Adriana Olar, Aditya Raghunathan, Constance T Albarracin, Kenneth D Aldape, Daniel P Cahill, Suzanne Z Powell, J Clay Goodman, Gregory N Fuller
Annals of Diagnostic Pathology 2012, 16 (3): 161-70
Advanced age and contrast enhancement portend a poor prognosis in diffuse glioma (DG). Diffuse glioma may present as nonenhancing tumors that rapidly progress in weeks to months to a pattern of ring enhancement, characteristic of glioblastoma (GBM).
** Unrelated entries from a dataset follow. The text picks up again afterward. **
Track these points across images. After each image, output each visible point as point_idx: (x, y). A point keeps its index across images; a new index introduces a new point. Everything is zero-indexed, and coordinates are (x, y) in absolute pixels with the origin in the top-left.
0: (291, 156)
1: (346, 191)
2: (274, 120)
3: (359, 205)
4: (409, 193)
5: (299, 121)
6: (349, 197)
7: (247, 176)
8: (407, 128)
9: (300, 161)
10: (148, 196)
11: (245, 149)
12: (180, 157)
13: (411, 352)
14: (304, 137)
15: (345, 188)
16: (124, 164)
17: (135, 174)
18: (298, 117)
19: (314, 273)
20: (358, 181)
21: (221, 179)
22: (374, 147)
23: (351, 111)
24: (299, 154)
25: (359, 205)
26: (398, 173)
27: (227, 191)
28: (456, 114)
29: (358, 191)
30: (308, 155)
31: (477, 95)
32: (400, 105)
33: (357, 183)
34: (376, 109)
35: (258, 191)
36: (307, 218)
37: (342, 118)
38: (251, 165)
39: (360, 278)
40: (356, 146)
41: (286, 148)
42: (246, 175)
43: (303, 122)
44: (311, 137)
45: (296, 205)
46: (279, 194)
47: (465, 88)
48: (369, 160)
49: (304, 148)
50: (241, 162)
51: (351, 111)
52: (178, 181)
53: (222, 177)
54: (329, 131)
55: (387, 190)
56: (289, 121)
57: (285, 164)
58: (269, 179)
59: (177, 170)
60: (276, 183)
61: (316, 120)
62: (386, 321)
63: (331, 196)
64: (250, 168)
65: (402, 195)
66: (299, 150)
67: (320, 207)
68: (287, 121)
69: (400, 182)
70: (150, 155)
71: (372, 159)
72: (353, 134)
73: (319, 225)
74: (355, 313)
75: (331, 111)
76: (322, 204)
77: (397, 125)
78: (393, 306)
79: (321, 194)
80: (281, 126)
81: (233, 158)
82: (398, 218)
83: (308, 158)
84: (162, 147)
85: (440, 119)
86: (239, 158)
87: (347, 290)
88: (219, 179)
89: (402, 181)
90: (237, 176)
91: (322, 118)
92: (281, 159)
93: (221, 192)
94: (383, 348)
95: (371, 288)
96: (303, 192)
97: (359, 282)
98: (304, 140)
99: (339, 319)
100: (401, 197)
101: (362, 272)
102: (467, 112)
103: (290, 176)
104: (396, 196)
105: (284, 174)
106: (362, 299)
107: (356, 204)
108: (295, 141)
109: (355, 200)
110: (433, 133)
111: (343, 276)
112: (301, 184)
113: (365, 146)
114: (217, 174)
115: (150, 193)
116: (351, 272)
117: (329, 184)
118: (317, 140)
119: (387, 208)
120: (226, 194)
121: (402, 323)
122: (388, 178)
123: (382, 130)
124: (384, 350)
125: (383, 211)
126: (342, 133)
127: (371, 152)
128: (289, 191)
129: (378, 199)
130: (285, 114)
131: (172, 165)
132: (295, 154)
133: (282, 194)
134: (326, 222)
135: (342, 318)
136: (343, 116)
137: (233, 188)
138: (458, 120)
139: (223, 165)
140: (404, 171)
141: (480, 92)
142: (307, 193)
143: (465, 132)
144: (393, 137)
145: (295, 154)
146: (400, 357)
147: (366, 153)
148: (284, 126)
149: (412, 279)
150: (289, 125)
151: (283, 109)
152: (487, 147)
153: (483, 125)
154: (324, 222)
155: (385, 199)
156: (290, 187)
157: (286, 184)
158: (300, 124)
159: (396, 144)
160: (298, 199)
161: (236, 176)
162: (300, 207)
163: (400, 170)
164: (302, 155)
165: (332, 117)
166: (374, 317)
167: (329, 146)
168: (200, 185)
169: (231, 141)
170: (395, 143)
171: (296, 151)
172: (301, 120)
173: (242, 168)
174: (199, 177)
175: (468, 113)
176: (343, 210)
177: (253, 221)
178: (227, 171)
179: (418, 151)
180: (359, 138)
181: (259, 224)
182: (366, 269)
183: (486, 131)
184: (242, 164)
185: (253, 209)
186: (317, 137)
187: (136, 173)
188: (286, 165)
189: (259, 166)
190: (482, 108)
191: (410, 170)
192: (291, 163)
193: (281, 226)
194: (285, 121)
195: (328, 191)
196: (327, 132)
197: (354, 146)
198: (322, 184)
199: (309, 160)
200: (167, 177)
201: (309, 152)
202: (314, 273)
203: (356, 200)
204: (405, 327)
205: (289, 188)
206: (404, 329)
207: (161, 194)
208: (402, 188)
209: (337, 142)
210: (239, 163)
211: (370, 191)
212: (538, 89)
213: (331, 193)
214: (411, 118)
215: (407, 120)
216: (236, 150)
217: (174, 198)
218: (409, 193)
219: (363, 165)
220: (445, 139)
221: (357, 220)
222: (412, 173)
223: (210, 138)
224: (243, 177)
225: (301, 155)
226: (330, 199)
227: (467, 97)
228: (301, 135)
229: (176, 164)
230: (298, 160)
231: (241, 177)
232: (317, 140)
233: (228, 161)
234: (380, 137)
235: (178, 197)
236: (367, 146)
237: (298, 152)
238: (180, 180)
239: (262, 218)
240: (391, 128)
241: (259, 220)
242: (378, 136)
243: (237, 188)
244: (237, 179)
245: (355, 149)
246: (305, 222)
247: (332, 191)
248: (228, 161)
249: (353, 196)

Mutations involving isocitrate dehydrogenase 1 (IDH1) have recently emerged as important diagnostic and prognostic markers in DG. R132H is the most common mutation, expressed in more than 80% of DG and secondary GBM but in less than 10% of primary GBM. Adults older than 50 years with nonenhancing, rapidly progressing DG were identified. A comparison group comprised randomly selected, age-matched patients with nonenhancing, nonprogressing DG. Isocitrate dehydrogenase 1 status was evaluated using anti-IDH1-R132H antibodies (Dianova, Hamburg, Germany). The results were correlated with the clinical outcomes. We identified 4 patients who presented with nonenhancing DG that rapidly progressed to ring-enhancing lesions that were subsequently diagnosed on surgical resection as GBM. This group showed absent IDH1-R132H expression, which is characteristic of primary GBM. The comparison group of 5 patients presented with nonenhancing, nonprogressing DG, and all 5 tumors showed IDH1-R132H expression. In conclusion, negative IDH1-R132H mutation status in nonenhancing DG of older adults is a poor prognostic factor associated with rapid progression to ring-enhancing GBM. The shorter interval of progression and negative IDH1-R132H mutation status suggest a similar molecular pathway as seen in primary GBM.